Таким образом, Т. Веблен выделяет два основных принципа, господствующих в модной одежде — принцип демонстративного расточительства и принцип демонстративной праздности, выводя их из общей системы ценностей праздного класса. Однако помимо этих двух принципов, он также указывает на третий: «Одежда должна быть не только дорогой и неудобной, она должна в то же время быть современной».78 При этом Т. Веблен указывает на тот очевидный факт, что теории, объясняющей эти постоянные изменения и перемены в одежде, разработано не было. Он утверждает, что принцип новизны является еще одним следствием закона демонстративного расточительства: «Очевидно, что если всякому наряду дозволяется служить своему назначению лишь короткое время и если в настоящем сезоне больше не используется, не переносится из прошлого сезона никакое одеяние, то расточительные расходы на одежду сильно возрастают».79 Однако, как отмечает сам Т. Веблен, требование расточительности не объясняет мотива возникновения перемен в преобладающих стилях одежды и их признания. За объяснительным принципом, способным послужить мотивом для нововведениях в моде, он обращается к «первобытному, неэкономическому мотиву, положившему начало одеянию, — мотиву украшения».80 Вместе с тем, по мнению Т. Веблена, природное человеческое эстетическое чувство красоты максимально приближено к эффективности расходования средств, поэтому ему противна всякая расточительность. Смысл его идеи состоит в том, что «каждое последующее нововведение в модах является попыткой предоставить взору что-то по виду более приемлемое для нашего чувства формы и цвета или более эффективное, чем то, что заменяется».

(Записи набора данных)
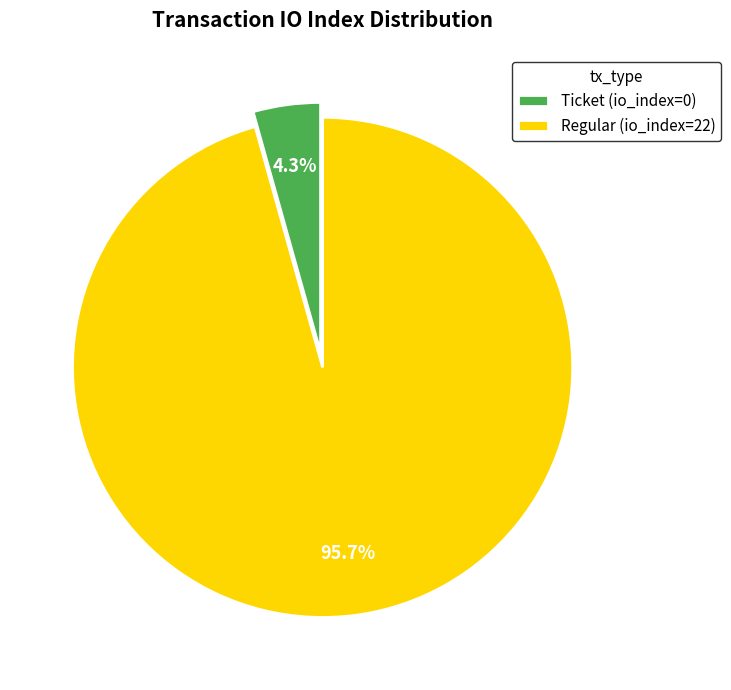

To the nearest percent, what is the difference between the largest and smallest slice percentages?

91%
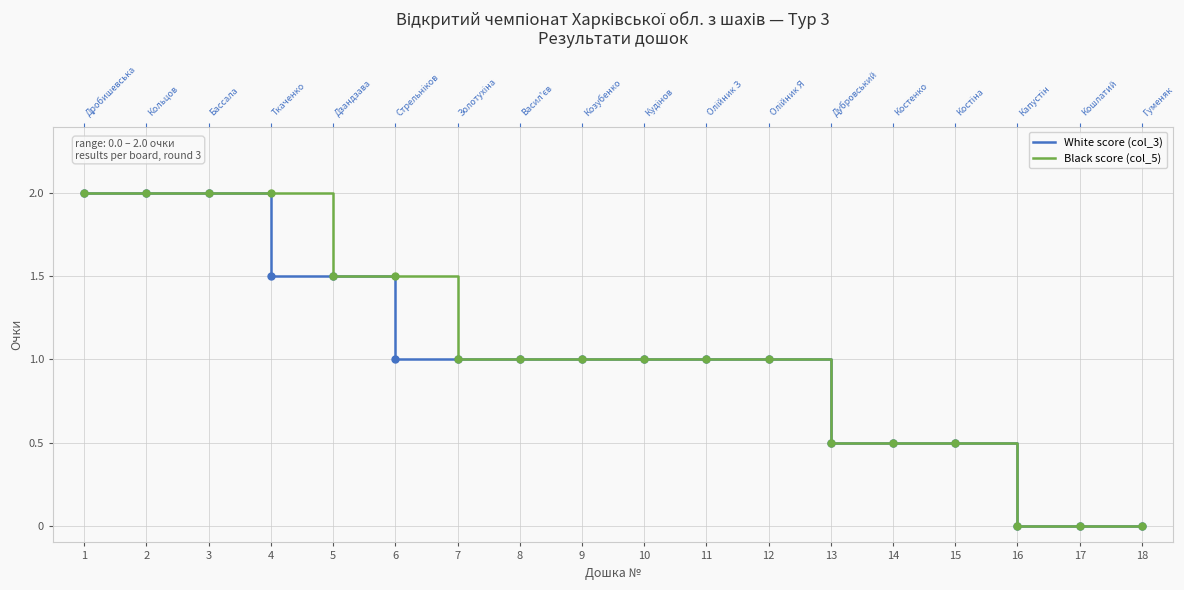

Is it true that Black score (col_5) equals 0.0 at 17?

True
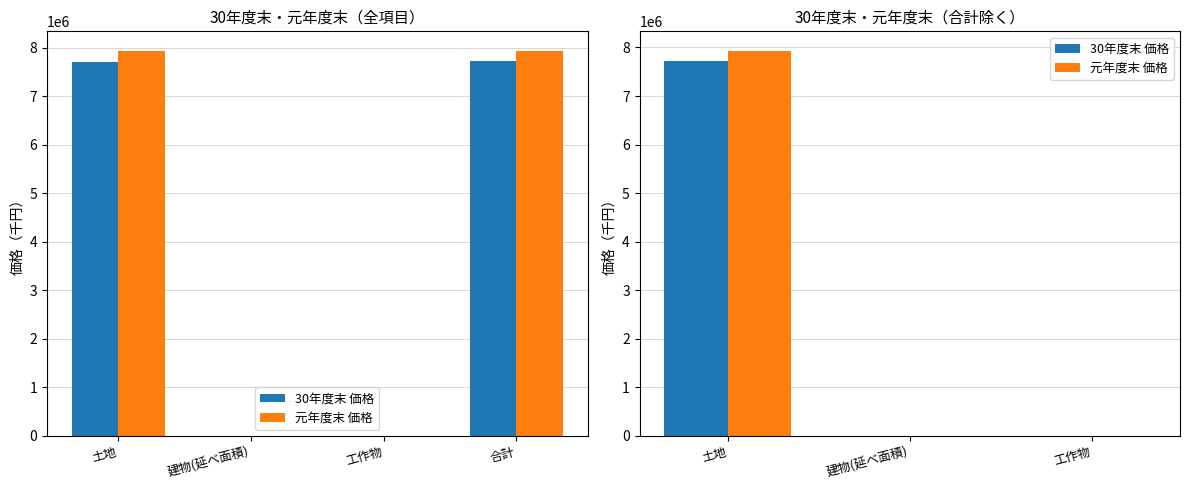

How many distinct data groups are displayed?

2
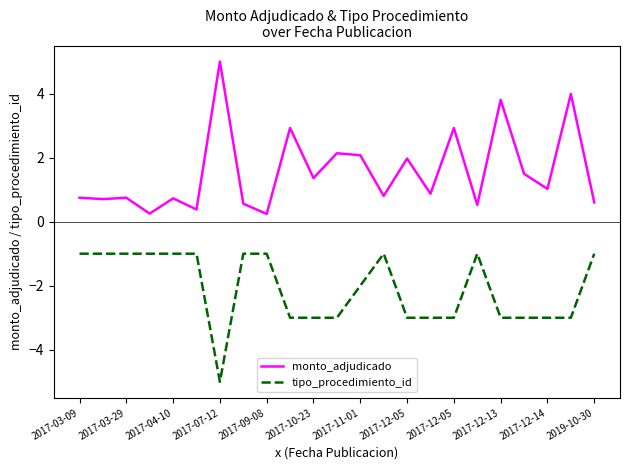

Which series has the largest range (max minus min)?

monto_adjudicado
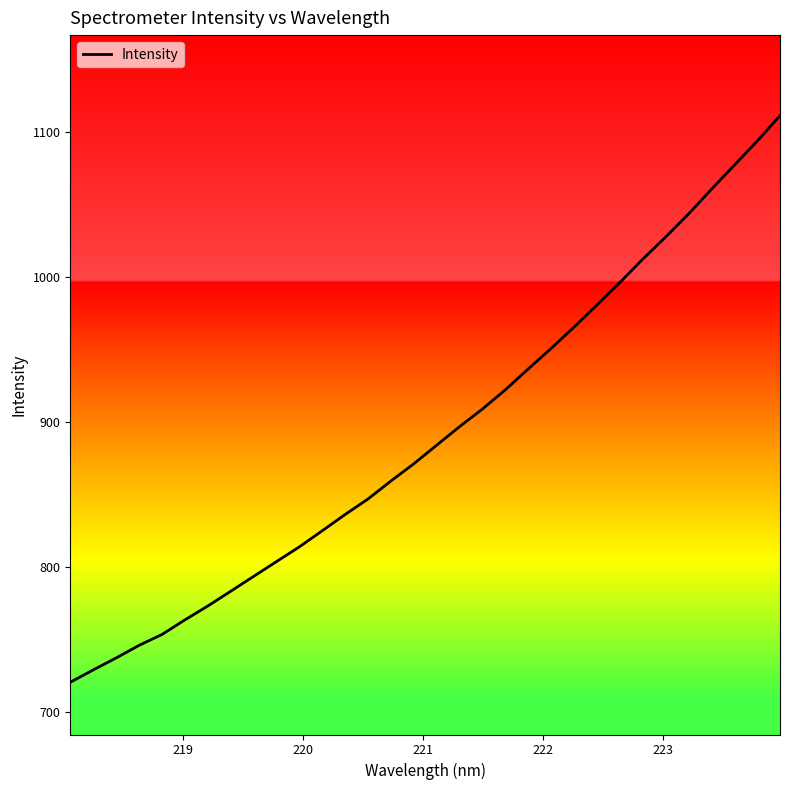

What is the maximum value shown in the chart?

1111.3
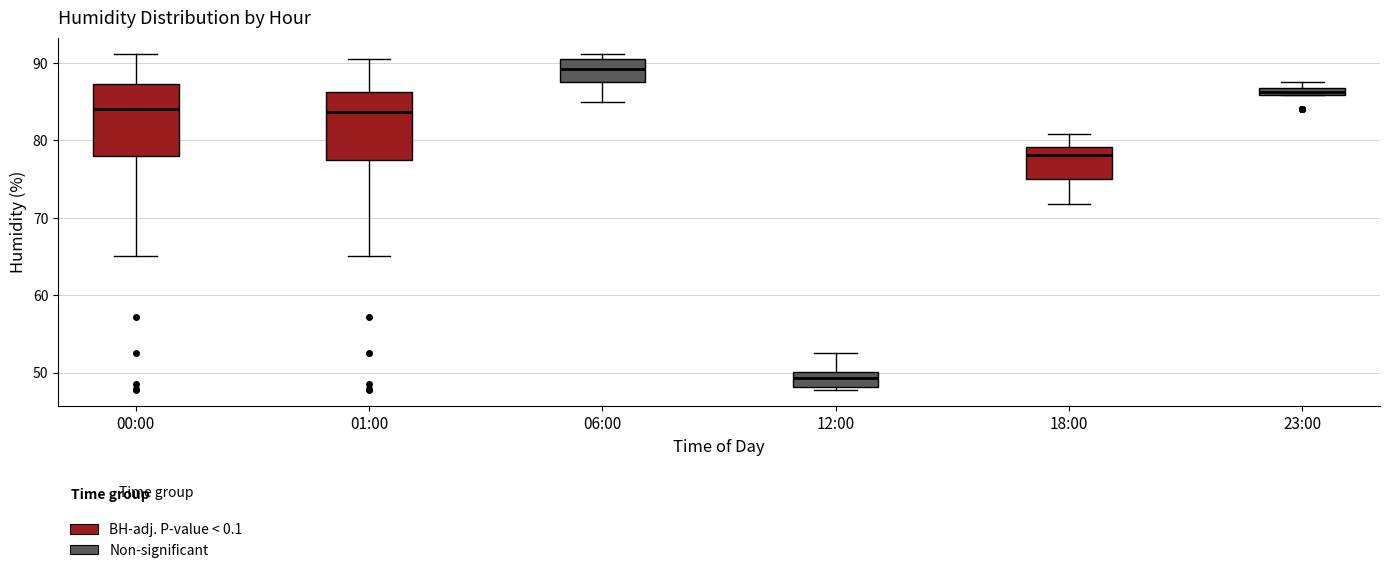

Which box's median line is the highest?

06:00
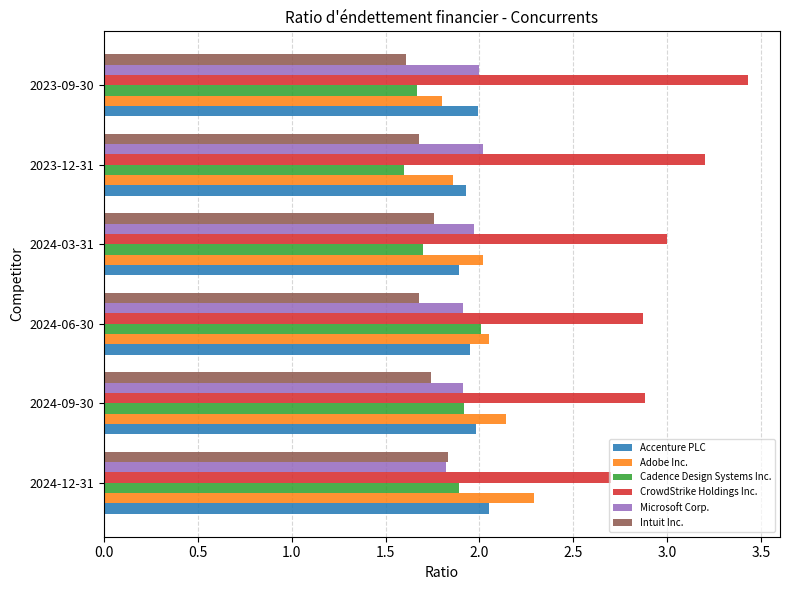

Where is Microsoft Corp. nearest to the value 1?

2024-12-31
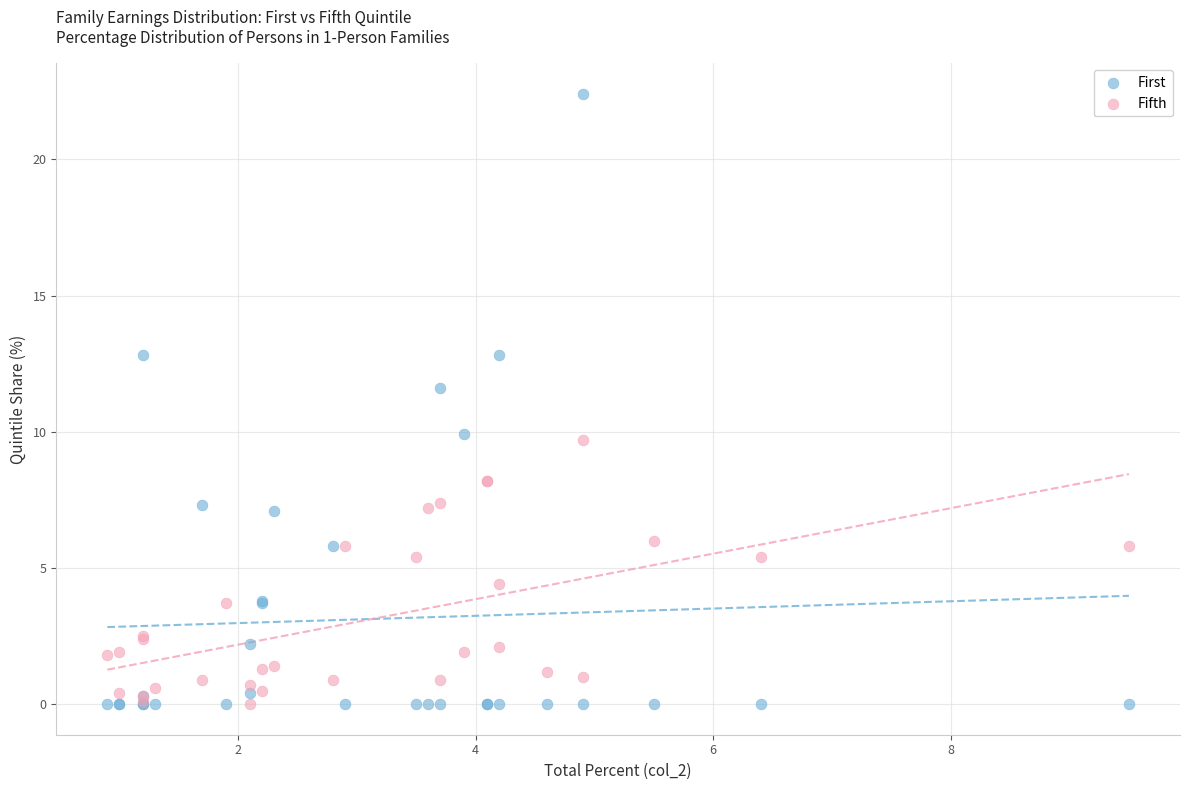

What are all the series names shown in the legend?

First, Fifth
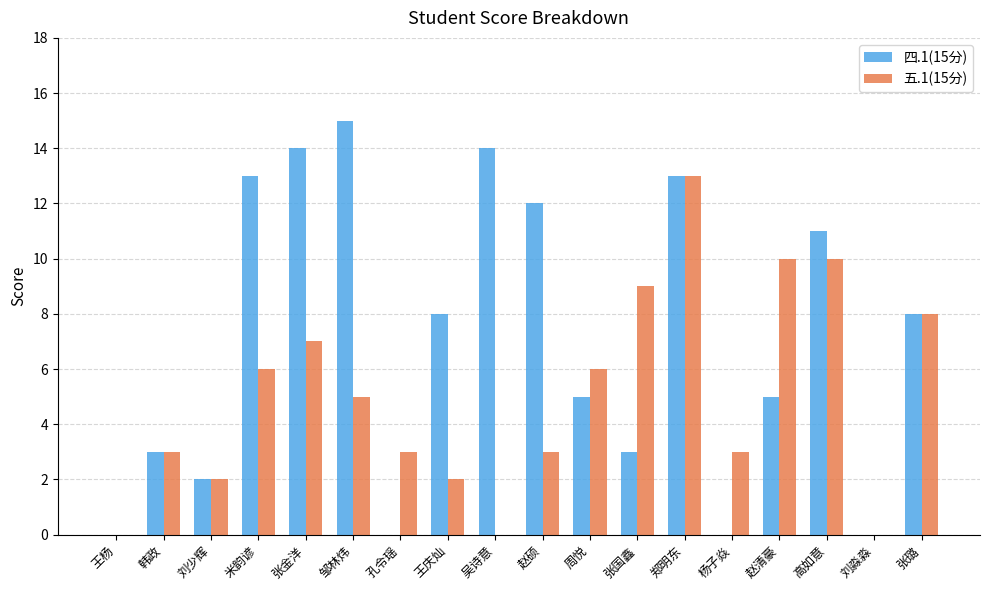

Reading left to right, transcribe all the data shown in this chart.

四.1(15分): 王杨=0	韩政=3	刘少辉=2	米韵谚=13	张金洋=14	邹林炜=15	孔令瑶=0	王庆灿=8	吴诗意=14	赵硕=12	周悦=5	张国鑫=3	郑明东=13	杨子焱=0	赵清豪=5	高如意=11	刘淼淼=0	张璐=8
五.1(15分): 王杨=0	韩政=3	刘少辉=2	米韵谚=6	张金洋=7	邹林炜=5	孔令瑶=3	王庆灿=2	吴诗意=0	赵硕=3	周悦=6	张国鑫=9	郑明东=13	杨子焱=3	赵清豪=10	高如意=10	刘淼淼=0	张璐=8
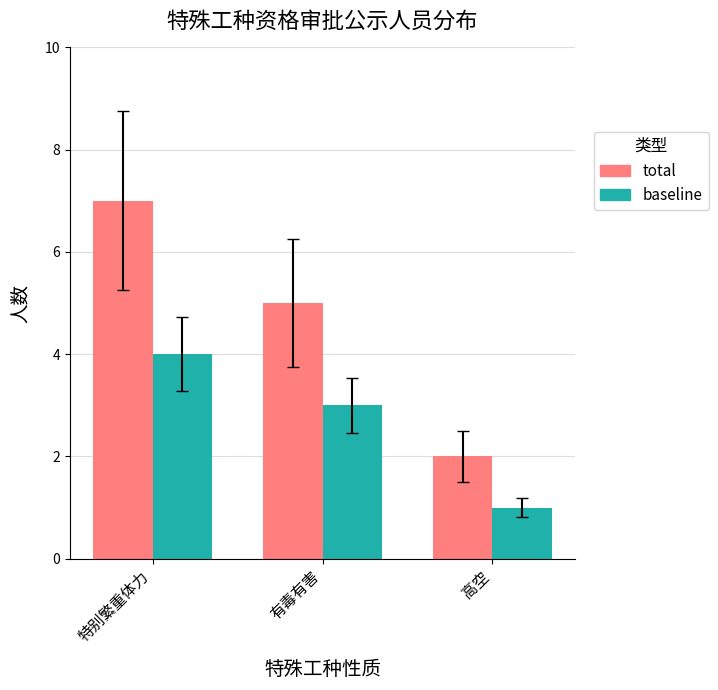

True or false: baseline has a value of 4 at 特别繁重体力.

True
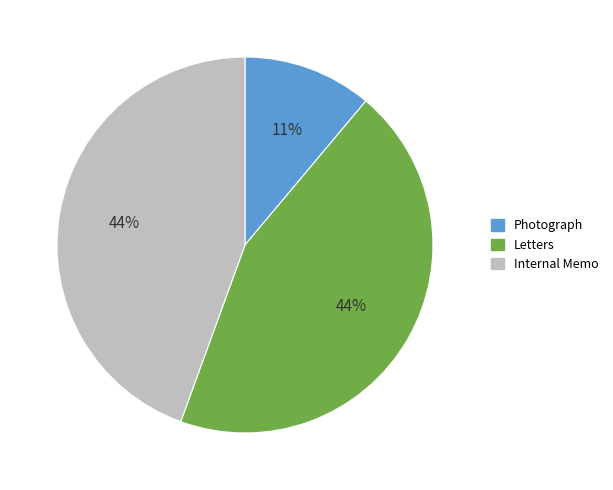

How many segments does this pie chart have?

3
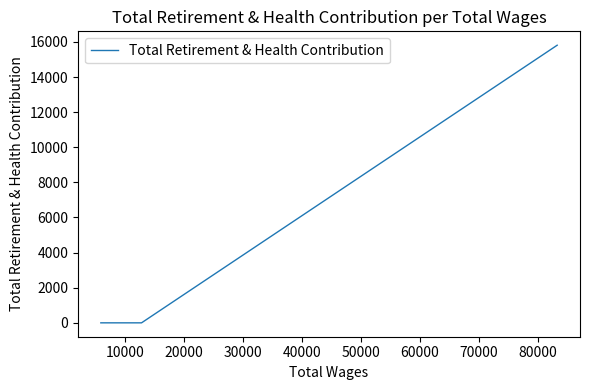

What is the difference between the maximum and minimum values?

15813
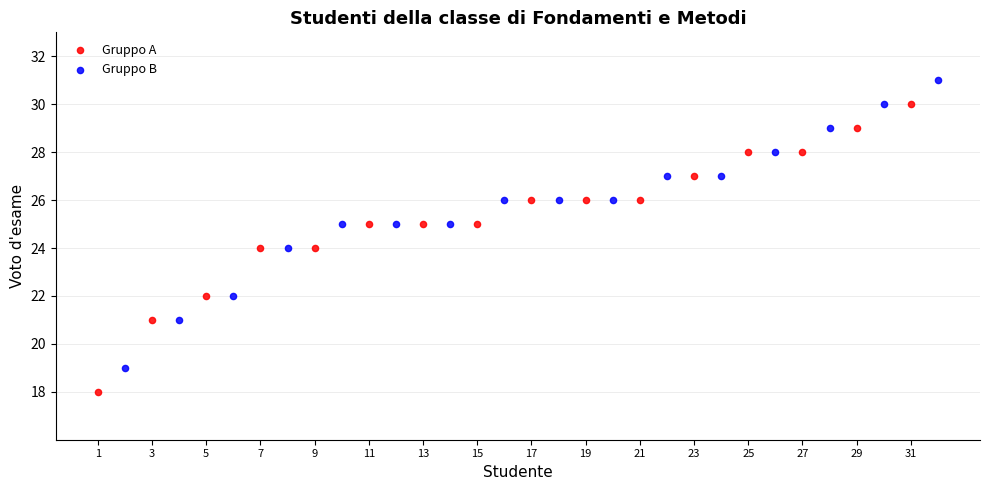

Which series contains the highest Y value?

Gruppo B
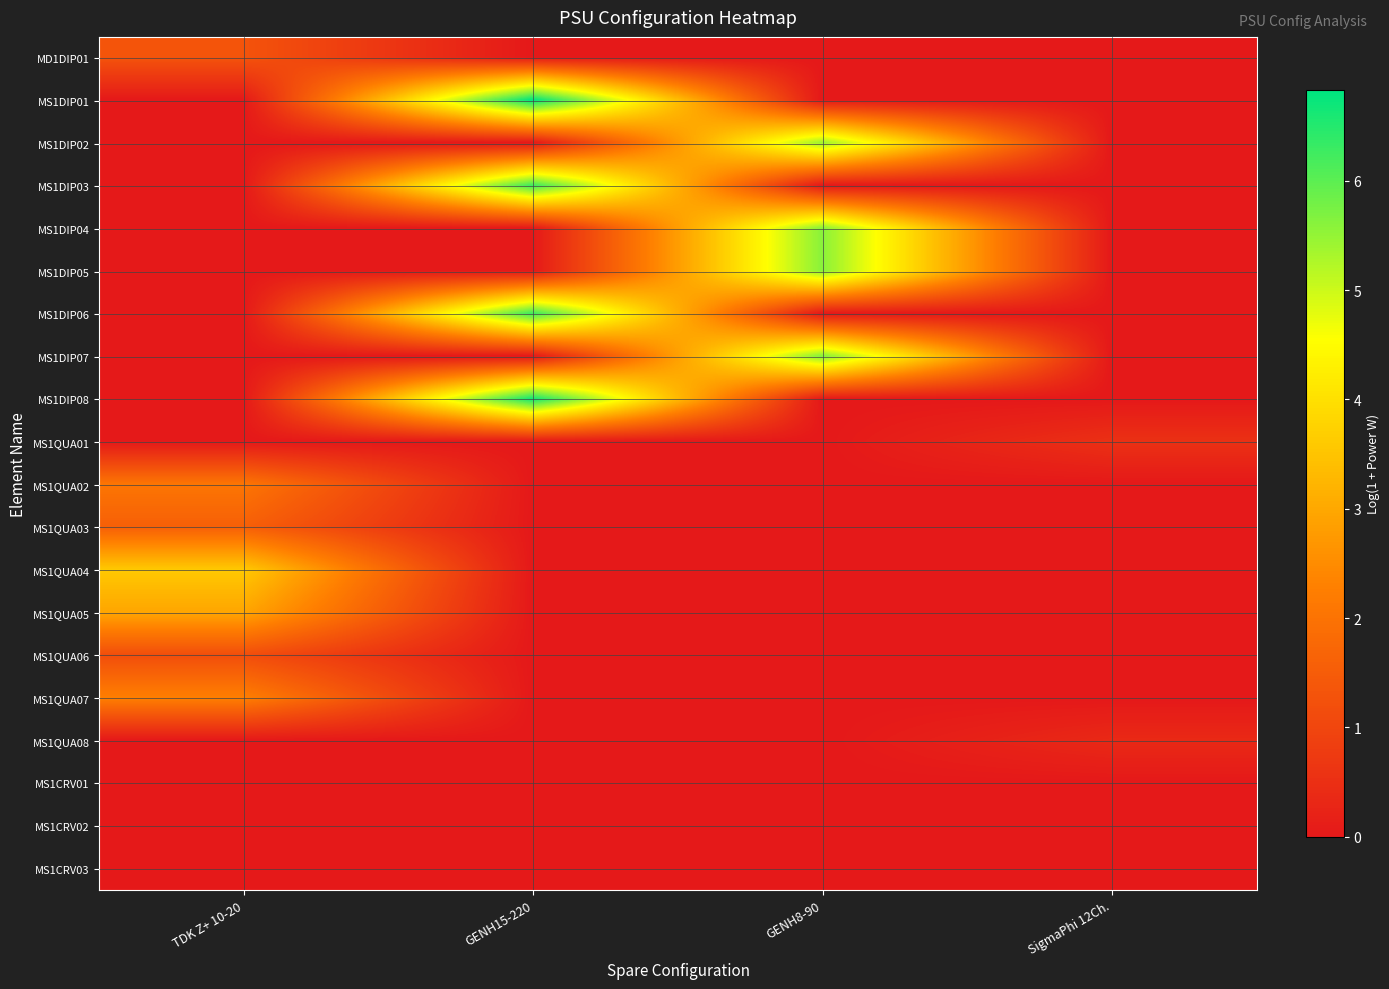

Which has a higher value, SigmaPhi 12Ch. or TDK Z+ 10-20?

TDK Z+ 10-20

— ЧТО СДЕЛАТЬ —
Перескажите в виде краткого списка абзац отрывка о моде, начинающийся словами «Таким образом, Т. Веблен выделяет». Сохраните его основные факты. Записи набора данных представляют собой отдельный материал.

— РЕЗУЛЬТАТ ВЫПОЛНЕНИЯ —
- Т. Веблен выделяет два основных принципа модной одежды: демонстративное расточительство и демонстративную праздность. Он выводит их из системы ценностей праздного класса.
- Третий принцип требует, чтобы одежда была ещё и современной.
- Теории, объясняющей постоянные перемены в одежде, разработано не было.
- Принцип новизны Веблен считает следствием закона демонстративного расточительства: если наряд служит лишь короткое время, расходы на одежду сильно возрастают.
- Требование расточительности не объясняет мотива перемен в стилях и их признания. Такой мотив Веблен находит в первобытном мотиве украшения.
- По Веблену, эстетическое чувство красоты близко к эффективности расходования средств, и ему противна всякая расточительность.
- Каждое нововведение в моде, по его мысли, пытается предложить что-то более приемлемое для чувства формы и цвета или более эффективное, чем то, что заменяется.